DATA RECORDS —

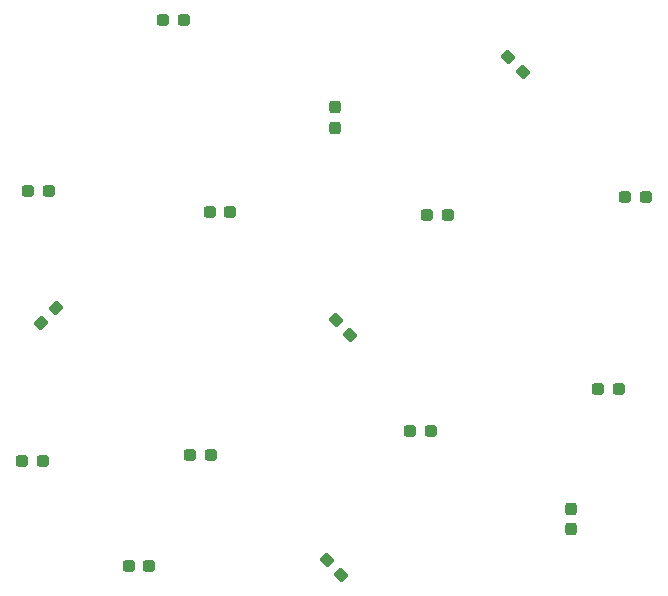
<source format=gtp>
%TF.GenerationSoftware,KiCad,Pcbnew,8.0.6*%
%TF.CreationDate,2024-11-04T22:38:12+01:00*%
%TF.ProjectId,christmas_ornament_2024,63687269-7374-46d6-9173-5f6f726e616d,1.0*%
%TF.SameCoordinates,Original*%
%TF.FileFunction,Paste,Top*%
%TF.FilePolarity,Positive*%
%FSLAX46Y46*%
G04 Gerber Fmt 4.6, Leading zero omitted, Abs format (unit mm)*
G04 Created by KiCad (PCBNEW 8.0.6) date 2024-11-04 22:38:12*
%MOMM*%
%LPD*%
G01*
G04 APERTURE LIST*
G04 Aperture macros list*
%AMRoundRect*
0 Rectangle with rounded corners*
0 $1 Rounding radius*
0 $2 $3 $4 $5 $6 $7 $8 $9 X,Y pos of 4 corners*
0 Add a 4 corners polygon primitive as box body*
4,1,4,$2,$3,$4,$5,$6,$7,$8,$9,$2,$3,0*
0 Add four circle primitives for the rounded corners*
1,1,$1+$1,$2,$3*
1,1,$1+$1,$4,$5*
1,1,$1+$1,$6,$7*
1,1,$1+$1,$8,$9*
0 Add four rect primitives between the rounded corners*
20,1,$1+$1,$2,$3,$4,$5,0*
20,1,$1+$1,$4,$5,$6,$7,0*
20,1,$1+$1,$6,$7,$8,$9,0*
20,1,$1+$1,$8,$9,$2,$3,0*%
G04 Aperture macros list end*
%ADD10RoundRect,0.237500X0.371231X-0.035355X-0.035355X0.371231X-0.371231X0.035355X0.035355X-0.371231X0*%
%ADD11RoundRect,0.237500X-0.287500X-0.237500X0.287500X-0.237500X0.287500X0.237500X-0.287500X0.237500X0*%
%ADD12RoundRect,0.237500X0.237500X-0.287500X0.237500X0.287500X-0.237500X0.287500X-0.237500X-0.287500X0*%
%ADD13RoundRect,0.237500X-0.371231X0.035355X0.035355X-0.371231X0.371231X-0.035355X-0.035355X0.371231X0*%
%ADD14RoundRect,0.237500X0.035355X0.371231X-0.371231X-0.035355X-0.035355X-0.371231X0.371231X0.035355X0*%
G04 APERTURE END LIST*
D10*
X153344806Y-114598453D03*
X152107370Y-113361017D03*
D11*
X142196806Y-83864453D03*
X143946806Y-83864453D03*
X126307806Y-104946453D03*
X128057806Y-104946453D03*
D12*
X172759524Y-110760451D03*
X172759524Y-109010453D03*
D13*
X152869370Y-93041017D03*
X154106806Y-94278453D03*
D11*
X126815806Y-82086453D03*
X128565806Y-82086453D03*
X177361806Y-82594453D03*
X179111806Y-82594453D03*
X138245806Y-67608453D03*
X139995806Y-67608453D03*
D14*
X129182242Y-92025017D03*
X127944806Y-93262453D03*
D11*
X159186806Y-102406453D03*
X160936806Y-102406453D03*
X135338806Y-113836453D03*
X137088806Y-113836453D03*
D12*
X152836806Y-76752453D03*
X152836806Y-75002455D03*
D11*
X160597806Y-84118453D03*
X162347806Y-84118453D03*
X140531806Y-104438453D03*
X142281806Y-104438453D03*
X175075806Y-98850453D03*
X176825806Y-98850453D03*
D10*
X168695524Y-72037171D03*
X167458088Y-70799735D03*
M02*

</source>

WHAT TO DO —
Leaving the pictures out, output the material exactly as it appears.

RESULT BELOW —
<source format=gtp>
%TF.GenerationSoftware,KiCad,Pcbnew,8.0.6*%
%TF.CreationDate,2024-11-04T22:38:12+01:00*%
%TF.ProjectId,christmas_ornament_2024,63687269-7374-46d6-9173-5f6f726e616d,1.0*%
%TF.SameCoordinates,Original*%
%TF.FileFunction,Paste,Top*%
%TF.FilePolarity,Positive*%
%FSLAX46Y46*%
G04 Gerber Fmt 4.6, Leading zero omitted, Abs format (unit mm)*
G04 Created by KiCad (PCBNEW 8.0.6) date 2024-11-04 22:38:12*
%MOMM*%
%LPD*%
G01*
G04 APERTURE LIST*
G04 Aperture macros list*
%AMRoundRect*
0 Rectangle with rounded corners*
0 $1 Rounding radius*
0 $2 $3 $4 $5 $6 $7 $8 $9 X,Y pos of 4 corners*
0 Add a 4 corners polygon primitive as box body*
4,1,4,$2,$3,$4,$5,$6,$7,$8,$9,$2,$3,0*
0 Add four circle primitives for the rounded corners*
1,1,$1+$1,$2,$3*
1,1,$1+$1,$4,$5*
1,1,$1+$1,$6,$7*
1,1,$1+$1,$8,$9*
0 Add four rect primitives between the rounded corners*
20,1,$1+$1,$2,$3,$4,$5,0*
20,1,$1+$1,$4,$5,$6,$7,0*
20,1,$1+$1,$6,$7,$8,$9,0*
20,1,$1+$1,$8,$9,$2,$3,0*%
G04 Aperture macros list end*
%ADD10RoundRect,0.237500X0.371231X-0.035355X-0.035355X0.371231X-0.371231X0.035355X0.035355X-0.371231X0*%
%ADD11RoundRect,0.237500X-0.287500X-0.237500X0.287500X-0.237500X0.287500X0.237500X-0.287500X0.237500X0*%
%ADD12RoundRect,0.237500X0.237500X-0.287500X0.237500X0.287500X-0.237500X0.287500X-0.237500X-0.287500X0*%
%ADD13RoundRect,0.237500X-0.371231X0.035355X0.035355X-0.371231X0.371231X-0.035355X-0.035355X0.371231X0*%
%ADD14RoundRect,0.237500X0.035355X0.371231X-0.371231X-0.035355X-0.035355X-0.371231X0.371231X0.035355X0*%
G04 APERTURE END LIST*
D10*
X153344806Y-114598453D03*
X152107370Y-113361017D03*
D11*
X142196806Y-83864453D03*
X143946806Y-83864453D03*
X126307806Y-104946453D03*
X128057806Y-104946453D03*
D12*
X172759524Y-110760451D03*
X172759524Y-109010453D03*
D13*
X152869370Y-93041017D03*
X154106806Y-94278453D03*
D11*
X126815806Y-82086453D03*
X128565806Y-82086453D03*
X177361806Y-82594453D03*
X179111806Y-82594453D03*
X138245806Y-67608453D03*
X139995806Y-67608453D03*
D14*
X129182242Y-92025017D03*
X127944806Y-93262453D03*
D11*
X159186806Y-102406453D03*
X160936806Y-102406453D03*
X135338806Y-113836453D03*
X137088806Y-113836453D03*
D12*
X152836806Y-76752453D03*
X152836806Y-75002455D03*
D11*
X160597806Y-84118453D03*
X162347806Y-84118453D03*
X140531806Y-104438453D03*
X142281806Y-104438453D03*
X175075806Y-98850453D03*
X176825806Y-98850453D03*
D10*
X168695524Y-72037171D03*
X167458088Y-70799735D03*
M02*

</source>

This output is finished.